While for Mary Sorrrell, these sculptures with their animal associations were wholly enchanting and lyrical, other contemporary critics had a different interpretation. Herbert Read considered Chadwick's work to reflect the spirit of its time or Zeitgeist. To them the post-war period was characterised by extreme technological sophistication and base human aggression. The formal and technical refinement of the work combined with its animalistic references was an expression of this pervasive spirit.
At the time of Stabile with Mobile Element's creation, Chadwick was about to gain international recognition as one of several young sculptors representing Britain at the 1952 Venice Biennale, a confident assertion that Henry Moore and Barbara Hepworth would be succeeded by a talented, new generation. The artists were Robert Adams, Kenneth Armitage, Reg Butler, Geoffrey Clarke, Bernard Meadows, Eduardo Paolozzi, William Turnbull and of course Lynn Chadwick. Their work was characterised by spiky, alien-looking twisted and tortured figures. These were executed in pitted bronze or welded metal and vividly expressed a range of states of mind and emotions related to the anxieties and fears of the post-war period. Of their work Read wrote: ‘These new images belong to the iconography of despair, or of defiance; and the more innocent the artist, the more effectively he transmits the collective guilt. Here are images of flight, or ragged claws "scuttling across the floors of silent seas", of excoriated flesh, frustrated sex, the geometry of fear' (Herbert Read, ‘New Aspects of British Sculpture’, The XXVI Venice Biennale: The British Pavilion, 1952).

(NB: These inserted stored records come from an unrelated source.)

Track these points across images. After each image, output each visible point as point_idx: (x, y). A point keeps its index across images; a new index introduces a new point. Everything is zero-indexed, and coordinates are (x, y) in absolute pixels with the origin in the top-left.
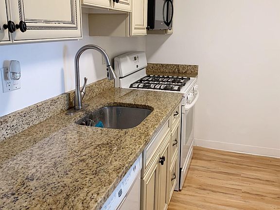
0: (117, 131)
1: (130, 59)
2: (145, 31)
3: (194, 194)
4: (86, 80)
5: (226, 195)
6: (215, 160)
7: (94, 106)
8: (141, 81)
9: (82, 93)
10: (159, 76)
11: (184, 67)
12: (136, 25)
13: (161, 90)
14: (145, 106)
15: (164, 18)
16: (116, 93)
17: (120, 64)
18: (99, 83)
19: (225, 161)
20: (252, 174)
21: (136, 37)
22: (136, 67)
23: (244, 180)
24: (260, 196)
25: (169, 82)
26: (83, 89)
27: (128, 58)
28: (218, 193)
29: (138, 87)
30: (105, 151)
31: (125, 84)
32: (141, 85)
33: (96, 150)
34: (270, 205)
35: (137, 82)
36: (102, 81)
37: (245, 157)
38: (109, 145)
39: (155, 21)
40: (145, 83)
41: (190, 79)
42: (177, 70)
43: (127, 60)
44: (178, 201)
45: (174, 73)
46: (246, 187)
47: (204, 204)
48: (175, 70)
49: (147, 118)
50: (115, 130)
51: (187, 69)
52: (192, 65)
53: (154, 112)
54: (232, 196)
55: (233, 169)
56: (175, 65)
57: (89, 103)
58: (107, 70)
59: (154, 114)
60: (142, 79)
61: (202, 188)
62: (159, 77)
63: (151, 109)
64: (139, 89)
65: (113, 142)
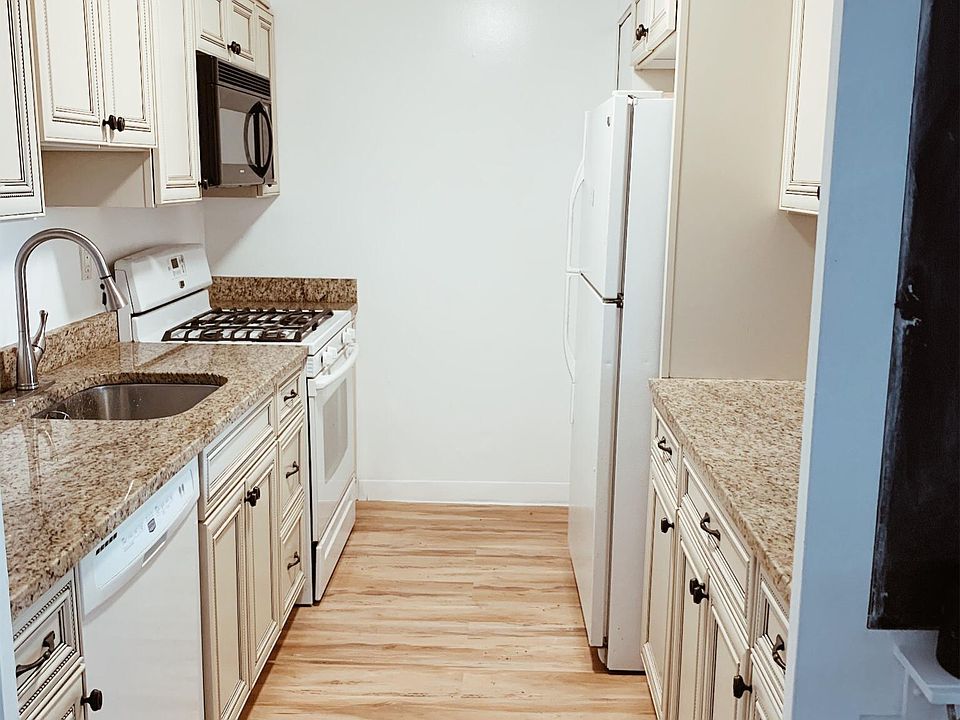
0: (137, 423)
1: (161, 264)
2: (196, 192)
3: (351, 607)
4: (43, 316)
5: (434, 598)
6: (415, 528)
7: (69, 383)
8: (195, 323)
9: (37, 349)
10: (248, 309)
11: (318, 284)
12: (171, 178)
13: (250, 343)
14: (205, 375)
15: (248, 155)
16: (123, 353)
17: (132, 276)
18: (73, 330)
19: (438, 527)
20: (505, 547)
21: (173, 208)
22: (179, 286)
23: (483, 563)
24: (515, 590)
25: (274, 322)
26: (38, 339)
27: (153, 261)
28: (415, 598)
29: (186, 338)
30: (112, 455)
31: (149, 332)
32: (194, 334)
33: (91, 454)
34: (534, 605)
35: (183, 327)
36: (85, 324)
37: (491, 512)
38: (120, 445)
39: (222, 168)
40: (206, 328)
41: (332, 314)
42: (298, 293)
43: (150, 267)
44: (310, 627)
45: (292, 300)
46: (485, 575)
47: (378, 623)
48: (294, 293)
49: (209, 397)
50: (131, 422)
51: (326, 289)
52: (339, 278)
53: (228, 386)
54: (449, 599)
55: (458, 541)
56: (295, 280)
57: (52, 377)
58: (102, 287)
59: (228, 389)
60: (198, 318)
61: (374, 591)
62: (247, 311)
63: (219, 381)
64: (189, 342)
65: (129, 440)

In 1956 Chadwick’s reputation would be consolidated when he was awarded the International Sculpture prize at the Venice Biennale ahead of famed sculptors such as Alberto Giacometti. Alan Bowness wrote: 'Chadwick has been one of the revelations of the Biennale. Quite apart from the distinguished and highly original quality of his imagination, it is the beauty and sensitivity of execution that impresses. He may make use of the "creative accident", but the very sureness of his control makes most modern sculpture look simply incompetent by the side of his work. This Biennale award marks the emergence of Lynn Chadwick as a figure of international artistic importance' (Alan Bowness, 'The Venice Biennale', Observer, 24th June 1956, quoted in Lynn Chadwick, Tate, London, 2003, p.44).